I dream of being a lawyer. It's a childhood dream. But it's a very difficult dream to achieve. The sleepless nights, financial constraints, time to study well, volume of the subjects to be studied, and the impossible level of difficulty of the subject matter are just too much. This is a dream that needs 101% attention or time if you really want to succeed. But of course, I can't give that much. I love working.It's my bread and butter so I need to maximize my time and try to force my brain to work despite the exhaustion. It's difficult but I have to continue because people expect me to be great and to be someone important in the society. It's a very challenging feat.
I am a simple person and I do not want to complicate my life. I don't wish to become rich or to become a well-known person. But my life is just that - complicated.
I want my family to be proud of me when and if God allow me to become a lawyer. It would be my family's greatest pride, I bet. If I will attain that dream, it will change my whole life. It will open floodgates of opportunities for me to better my life.
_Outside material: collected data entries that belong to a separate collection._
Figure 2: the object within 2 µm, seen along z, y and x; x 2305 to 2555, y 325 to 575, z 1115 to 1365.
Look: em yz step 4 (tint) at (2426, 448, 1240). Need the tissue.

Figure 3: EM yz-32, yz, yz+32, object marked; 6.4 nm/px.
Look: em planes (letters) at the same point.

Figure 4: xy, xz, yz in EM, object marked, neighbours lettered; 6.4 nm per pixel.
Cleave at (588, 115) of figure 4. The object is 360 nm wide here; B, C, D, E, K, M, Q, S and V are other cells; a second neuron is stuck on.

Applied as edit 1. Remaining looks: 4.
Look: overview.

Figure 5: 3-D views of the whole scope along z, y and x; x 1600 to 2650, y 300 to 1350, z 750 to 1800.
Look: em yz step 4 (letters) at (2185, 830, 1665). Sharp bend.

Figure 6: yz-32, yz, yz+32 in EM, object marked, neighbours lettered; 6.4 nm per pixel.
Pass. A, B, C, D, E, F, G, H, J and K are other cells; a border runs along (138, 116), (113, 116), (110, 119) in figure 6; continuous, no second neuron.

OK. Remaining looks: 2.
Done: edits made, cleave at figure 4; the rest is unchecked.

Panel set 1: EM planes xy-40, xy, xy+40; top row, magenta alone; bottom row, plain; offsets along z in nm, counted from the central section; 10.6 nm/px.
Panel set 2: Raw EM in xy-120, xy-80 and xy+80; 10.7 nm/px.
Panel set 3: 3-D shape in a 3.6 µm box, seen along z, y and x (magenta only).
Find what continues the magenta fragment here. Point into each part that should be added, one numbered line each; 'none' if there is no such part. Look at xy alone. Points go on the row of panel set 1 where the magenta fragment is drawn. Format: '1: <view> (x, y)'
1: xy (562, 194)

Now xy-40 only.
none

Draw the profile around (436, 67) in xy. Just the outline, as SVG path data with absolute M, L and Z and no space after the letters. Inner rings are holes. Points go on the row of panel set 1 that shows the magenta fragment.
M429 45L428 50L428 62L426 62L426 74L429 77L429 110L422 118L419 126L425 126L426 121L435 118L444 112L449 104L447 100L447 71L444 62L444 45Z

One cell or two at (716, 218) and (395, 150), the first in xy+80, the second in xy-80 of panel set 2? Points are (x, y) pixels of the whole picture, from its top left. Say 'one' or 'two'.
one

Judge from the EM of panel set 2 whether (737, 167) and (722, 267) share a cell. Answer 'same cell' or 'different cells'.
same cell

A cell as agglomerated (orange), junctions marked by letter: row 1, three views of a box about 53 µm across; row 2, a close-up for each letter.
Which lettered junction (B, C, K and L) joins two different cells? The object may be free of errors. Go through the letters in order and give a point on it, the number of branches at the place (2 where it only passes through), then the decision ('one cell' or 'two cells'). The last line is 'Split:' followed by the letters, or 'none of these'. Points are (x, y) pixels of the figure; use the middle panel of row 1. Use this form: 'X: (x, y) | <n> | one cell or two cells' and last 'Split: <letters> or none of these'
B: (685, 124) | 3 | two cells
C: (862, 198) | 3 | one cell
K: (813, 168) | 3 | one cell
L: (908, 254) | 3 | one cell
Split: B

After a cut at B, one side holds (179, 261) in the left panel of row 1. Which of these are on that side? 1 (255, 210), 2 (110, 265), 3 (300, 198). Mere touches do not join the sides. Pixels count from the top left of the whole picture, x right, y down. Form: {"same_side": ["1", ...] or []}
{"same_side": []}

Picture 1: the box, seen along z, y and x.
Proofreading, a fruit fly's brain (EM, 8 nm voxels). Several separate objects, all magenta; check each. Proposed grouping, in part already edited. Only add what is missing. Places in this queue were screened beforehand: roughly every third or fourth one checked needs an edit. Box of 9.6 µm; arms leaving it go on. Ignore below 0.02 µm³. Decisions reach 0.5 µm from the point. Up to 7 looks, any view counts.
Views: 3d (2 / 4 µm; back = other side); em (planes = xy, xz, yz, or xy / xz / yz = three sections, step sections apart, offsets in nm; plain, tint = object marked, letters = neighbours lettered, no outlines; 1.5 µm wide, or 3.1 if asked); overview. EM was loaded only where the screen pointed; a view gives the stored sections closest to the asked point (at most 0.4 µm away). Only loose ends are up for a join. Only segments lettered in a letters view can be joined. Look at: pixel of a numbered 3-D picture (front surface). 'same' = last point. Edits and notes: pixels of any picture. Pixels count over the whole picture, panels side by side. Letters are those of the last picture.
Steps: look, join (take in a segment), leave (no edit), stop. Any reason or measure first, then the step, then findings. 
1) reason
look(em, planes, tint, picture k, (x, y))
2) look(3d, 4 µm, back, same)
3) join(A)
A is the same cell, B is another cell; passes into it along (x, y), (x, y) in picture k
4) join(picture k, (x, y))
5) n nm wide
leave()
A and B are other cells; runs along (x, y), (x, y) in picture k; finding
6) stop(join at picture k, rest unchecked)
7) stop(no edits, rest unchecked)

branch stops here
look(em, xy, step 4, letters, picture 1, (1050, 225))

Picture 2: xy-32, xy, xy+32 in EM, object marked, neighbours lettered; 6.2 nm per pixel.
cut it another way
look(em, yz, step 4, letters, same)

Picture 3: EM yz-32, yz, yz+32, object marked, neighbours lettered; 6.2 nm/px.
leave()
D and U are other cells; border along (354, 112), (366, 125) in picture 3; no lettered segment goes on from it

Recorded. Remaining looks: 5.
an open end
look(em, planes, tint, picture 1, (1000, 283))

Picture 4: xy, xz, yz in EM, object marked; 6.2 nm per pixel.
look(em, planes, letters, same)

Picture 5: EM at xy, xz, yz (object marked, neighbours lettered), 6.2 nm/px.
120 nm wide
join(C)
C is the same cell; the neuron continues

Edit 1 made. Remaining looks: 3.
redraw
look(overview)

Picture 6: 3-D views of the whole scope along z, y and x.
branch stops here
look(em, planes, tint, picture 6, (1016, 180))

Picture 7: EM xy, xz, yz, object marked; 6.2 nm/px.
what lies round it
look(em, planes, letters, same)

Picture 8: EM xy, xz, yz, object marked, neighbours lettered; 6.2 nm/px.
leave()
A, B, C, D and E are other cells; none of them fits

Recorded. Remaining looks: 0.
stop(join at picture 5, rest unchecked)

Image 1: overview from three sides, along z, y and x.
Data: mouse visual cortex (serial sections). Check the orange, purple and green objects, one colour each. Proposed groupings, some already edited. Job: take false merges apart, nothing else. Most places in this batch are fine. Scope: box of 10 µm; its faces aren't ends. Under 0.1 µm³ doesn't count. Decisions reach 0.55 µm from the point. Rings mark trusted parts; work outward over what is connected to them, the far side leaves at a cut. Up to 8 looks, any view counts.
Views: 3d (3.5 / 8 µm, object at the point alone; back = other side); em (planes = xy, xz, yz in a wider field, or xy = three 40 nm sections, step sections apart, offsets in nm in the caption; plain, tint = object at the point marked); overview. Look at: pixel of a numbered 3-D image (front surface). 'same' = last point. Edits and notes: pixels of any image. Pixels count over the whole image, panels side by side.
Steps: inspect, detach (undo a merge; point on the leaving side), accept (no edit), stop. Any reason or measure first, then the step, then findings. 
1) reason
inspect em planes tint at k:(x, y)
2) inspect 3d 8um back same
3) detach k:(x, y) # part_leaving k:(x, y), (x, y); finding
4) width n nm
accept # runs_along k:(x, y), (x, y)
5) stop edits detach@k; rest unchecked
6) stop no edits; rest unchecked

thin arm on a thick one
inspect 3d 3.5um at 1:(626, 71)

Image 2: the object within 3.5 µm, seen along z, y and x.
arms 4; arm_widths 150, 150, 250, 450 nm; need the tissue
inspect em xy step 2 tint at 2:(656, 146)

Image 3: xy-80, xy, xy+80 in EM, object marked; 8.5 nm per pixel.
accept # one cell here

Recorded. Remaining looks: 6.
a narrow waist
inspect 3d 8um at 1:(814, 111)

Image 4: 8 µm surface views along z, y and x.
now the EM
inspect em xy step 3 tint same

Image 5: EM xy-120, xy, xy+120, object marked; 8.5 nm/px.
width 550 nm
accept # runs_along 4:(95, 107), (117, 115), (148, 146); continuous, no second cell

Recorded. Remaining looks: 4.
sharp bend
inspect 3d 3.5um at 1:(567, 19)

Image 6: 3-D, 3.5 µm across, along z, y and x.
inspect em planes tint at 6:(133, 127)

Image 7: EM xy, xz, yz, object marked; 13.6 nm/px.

But then, what I really want at this point in my life are these:
I want to get married to a man that I don't want to spend my lifetime without and build a family of my own. I want to have a child already and feel that love they said that we can only feel when we give birth to another human being. I feel envious of my friends who already have their kids. I am envious of my sister whose joy of life is Baby Zie. It's like having a child will help me build a better future for myself.
I'm turning 28 and yet I feel that all that I am doing right now don't really amount to anything. This life of mine lacks purpose.
I am tired living a life based on the expectations of other people. It's hard to always be mindful of what they will say if you will take a road less traveled and follow your real dreams.
I'm tired of asking myself these:
"will they feel bad if I say this?"
"will they get angry if I say I don't want this anymore?"
"will they get hurt if I follow my heart?"
"will they be disappointed if I refuse to mind what other people may think?"
"will they be okay with the idea that I live a simple life?"
"will they turn their backs on me if I say that I am not happy with what they want me to be?"
I am tired. I want to settle already. I don't want to wake up one day wondering what have I done with my life.
But then life is not that simple.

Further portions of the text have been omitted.